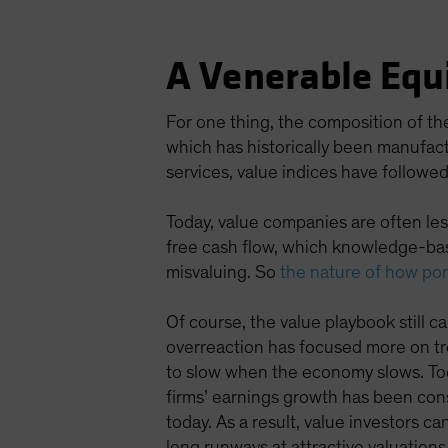
A Venerable Equ
For one thing, the composition of th
which has historically been manufac
services, value indices have followed
Today, value companies are often less
free cash flow, which knowledge-ba
misvaluing. So
the nature of how por
Of course, the value playbook still ca
overreaction has focused more on tr
to slow when the economy slows. Toda
firms’ earnings growth has been consi
today. As a result, value investors c
long runways at attractive valuations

### THE PROBLEM
The answer should contain only the lines from the beginning of the material above through the line with "the nature of how por", retyped exactly, with the pictures removed.

### SOLUTION TO THIS PROBLEM
A Venerable Equ
For one thing, the composition of th
which has historically been manufac
services, value indices have followed
Today, value companies are often less
free cash flow, which knowledge-ba
misvaluing. So
the nature of how por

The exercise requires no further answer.